I recently came across some of Jennifer Ray's photography and I really love it. She is attracted to the same sort of fringe, temporarily human-less urban/wild landscapes that inspire me, and I feel like she photographs them in a really interesting way. For her latest series, she figured out where DL gay guys meet up in the woods at night to have random sex and then she goes during the daytime to take flash-lit pictures of these places. I'm not sure how I feel about manipulating objects for photos (I never do it, and I'm sure there's a much bigger debate among documentary and fine art photographers on the subject) but I like the results in Ray's Go Deep Into the Woods series.
In truth, this post is mostly an excuse to tell the following story:
When I was in college, I started this hiking and camping student group and as part of it I created a guidebook to all the local nature preserves and hiking areas. For a few weeks after class and work I went out to visit the ones I'd never been to so I could map them and do a writeup for the guide. One day I went to this nature area really close to where my father grew up, and where my grandmother took my sister and I for walks when we would stay with her as kids. I changed from my work clothes into something more suitable for hiking and I after I got out of the car I started to get a weird vibe from a couple of middle-aged guys hanging out in the parking lot. I was a pretty naive kid, and undeterred I set out on one of the hiking paths and noticed that both of them were following me pretty closely, a grizzled-looking white guy and a fat black guy. I turned a corner and took off at a sprint and soon stumbled across a man sucking a dick in this little grotto. It was very Something About Mary. The guy on the receiving end was clutching a straight porn magazine in his left hand and staring at it intensely. I took off, blazing a new trail in a direction far enough to loop around the two guys who were following me but that would generally get me back to the car as quickly as possible. I even picked up a stick out of some primal urge to defend myself.
I had always felt so comfortable in the woods but suddenly they were terrifying and foreign. If there were rules for conduct in this forest I didn't know any of them, and it was clear that my behavior in the parking lot had given these guys the wrong impression. I had gay friends and coworkers and it wasn't the gayness that terrified me, but the fact that this was clearly a place where ordinary social conventions broke down, where my rules didn't apply, and where sex and lust were tangled with the secrets of trees.
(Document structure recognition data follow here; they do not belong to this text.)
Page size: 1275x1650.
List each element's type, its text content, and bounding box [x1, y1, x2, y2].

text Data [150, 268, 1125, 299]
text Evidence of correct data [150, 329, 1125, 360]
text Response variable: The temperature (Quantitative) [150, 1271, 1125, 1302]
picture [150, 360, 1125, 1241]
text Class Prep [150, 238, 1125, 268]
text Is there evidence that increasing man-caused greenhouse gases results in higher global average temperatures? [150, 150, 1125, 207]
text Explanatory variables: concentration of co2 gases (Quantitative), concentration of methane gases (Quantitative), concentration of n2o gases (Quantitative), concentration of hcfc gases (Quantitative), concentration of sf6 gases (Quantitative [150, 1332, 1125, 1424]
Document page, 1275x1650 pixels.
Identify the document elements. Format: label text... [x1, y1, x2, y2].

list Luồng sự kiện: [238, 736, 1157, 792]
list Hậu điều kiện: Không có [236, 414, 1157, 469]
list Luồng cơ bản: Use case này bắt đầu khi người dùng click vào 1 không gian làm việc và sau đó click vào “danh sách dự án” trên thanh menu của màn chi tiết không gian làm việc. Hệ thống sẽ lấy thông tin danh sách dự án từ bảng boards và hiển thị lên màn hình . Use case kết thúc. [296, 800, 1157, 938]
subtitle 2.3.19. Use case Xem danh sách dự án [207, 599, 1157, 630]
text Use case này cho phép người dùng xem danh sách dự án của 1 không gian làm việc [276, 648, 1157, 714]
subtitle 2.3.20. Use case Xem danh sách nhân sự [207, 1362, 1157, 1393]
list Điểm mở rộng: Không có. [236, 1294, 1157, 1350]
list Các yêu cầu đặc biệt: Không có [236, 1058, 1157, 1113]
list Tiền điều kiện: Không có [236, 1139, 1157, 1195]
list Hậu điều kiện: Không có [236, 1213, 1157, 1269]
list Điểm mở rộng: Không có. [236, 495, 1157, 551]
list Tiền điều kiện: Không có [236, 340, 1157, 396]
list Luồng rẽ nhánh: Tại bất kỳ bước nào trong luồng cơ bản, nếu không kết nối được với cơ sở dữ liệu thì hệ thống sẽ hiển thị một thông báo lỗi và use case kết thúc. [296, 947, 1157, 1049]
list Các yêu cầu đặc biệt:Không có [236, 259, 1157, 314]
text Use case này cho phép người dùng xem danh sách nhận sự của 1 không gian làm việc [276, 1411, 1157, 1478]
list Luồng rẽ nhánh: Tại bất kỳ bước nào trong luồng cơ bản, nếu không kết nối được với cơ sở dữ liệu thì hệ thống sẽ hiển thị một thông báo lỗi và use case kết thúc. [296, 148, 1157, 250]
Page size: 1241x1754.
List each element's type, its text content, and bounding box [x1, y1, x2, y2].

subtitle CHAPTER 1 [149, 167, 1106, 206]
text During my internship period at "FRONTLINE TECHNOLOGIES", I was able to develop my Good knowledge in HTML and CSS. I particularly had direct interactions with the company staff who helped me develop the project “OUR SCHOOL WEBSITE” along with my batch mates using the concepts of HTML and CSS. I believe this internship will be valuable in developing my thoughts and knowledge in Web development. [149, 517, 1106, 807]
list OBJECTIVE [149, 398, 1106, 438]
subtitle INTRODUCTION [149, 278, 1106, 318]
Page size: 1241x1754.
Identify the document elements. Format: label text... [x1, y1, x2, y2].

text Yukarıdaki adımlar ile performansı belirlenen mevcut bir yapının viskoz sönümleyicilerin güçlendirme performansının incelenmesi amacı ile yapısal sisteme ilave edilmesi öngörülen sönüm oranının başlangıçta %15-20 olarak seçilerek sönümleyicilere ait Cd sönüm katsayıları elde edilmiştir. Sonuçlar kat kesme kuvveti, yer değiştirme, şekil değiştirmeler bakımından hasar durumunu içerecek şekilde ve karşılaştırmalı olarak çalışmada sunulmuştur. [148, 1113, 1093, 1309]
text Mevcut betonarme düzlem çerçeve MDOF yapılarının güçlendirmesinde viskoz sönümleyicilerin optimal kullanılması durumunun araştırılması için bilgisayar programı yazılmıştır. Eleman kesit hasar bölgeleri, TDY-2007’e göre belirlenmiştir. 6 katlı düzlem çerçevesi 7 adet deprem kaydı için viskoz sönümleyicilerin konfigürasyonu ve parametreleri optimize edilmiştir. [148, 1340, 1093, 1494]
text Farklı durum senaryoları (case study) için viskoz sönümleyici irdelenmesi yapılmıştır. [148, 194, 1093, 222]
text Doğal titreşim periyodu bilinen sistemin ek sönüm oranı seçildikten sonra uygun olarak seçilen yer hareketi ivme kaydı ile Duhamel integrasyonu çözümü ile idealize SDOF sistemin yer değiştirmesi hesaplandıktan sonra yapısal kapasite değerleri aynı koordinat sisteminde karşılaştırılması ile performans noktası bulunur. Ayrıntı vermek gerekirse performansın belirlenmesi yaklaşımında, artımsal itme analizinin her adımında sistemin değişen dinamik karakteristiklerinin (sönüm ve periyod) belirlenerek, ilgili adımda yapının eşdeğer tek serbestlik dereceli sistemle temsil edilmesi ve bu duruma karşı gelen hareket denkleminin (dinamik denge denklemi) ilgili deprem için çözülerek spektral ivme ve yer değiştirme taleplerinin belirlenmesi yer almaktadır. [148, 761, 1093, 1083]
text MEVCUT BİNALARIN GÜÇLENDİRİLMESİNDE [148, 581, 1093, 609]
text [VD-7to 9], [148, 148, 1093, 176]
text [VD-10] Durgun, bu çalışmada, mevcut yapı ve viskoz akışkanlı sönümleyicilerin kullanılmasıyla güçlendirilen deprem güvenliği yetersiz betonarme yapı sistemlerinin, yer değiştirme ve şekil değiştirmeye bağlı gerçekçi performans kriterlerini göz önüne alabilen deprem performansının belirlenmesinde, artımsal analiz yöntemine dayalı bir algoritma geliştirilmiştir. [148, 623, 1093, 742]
Though the woods were littered with used condoms, pages ripped from porn mags, and moldy clothes, this was the wildest place I had ever been.
Later that week I asked a gay guy I worked with about it, and he explained the whole culture of cruising men with wives and lives that didn't allow them to be gay going to certain places to have their sexual needs met (and I finally understood that those stalls at highway rest tops had those holes drilled in them---as Ricky Gervais said---for the guys who "love cocks, but hate faces"). A lot of this stuff became part of the public discourse during the Sen. Larry Craig bathroom scandal, and it seemed like this was behavior particular to older generations and it was growing out of favor through the use of the internet and greater tolerance for homosexuality in general. And while Jennifer Ray may be documenting a scene on the decline, I doubt it will go away altogether.
Looking at Ray's photographs, outside the context of terror and confusion I felt that day, I am startled by the realization that these repressed gay men, through their primal desire for sex, have returned a sense of wildness to the woods; through these procreative urges, they remind us that every forest is full of frustrated reproduction: spores and seeds that find no fertile earth, gametes that find no carpels, rhizoids with no anchor. And that's just the way a forest works.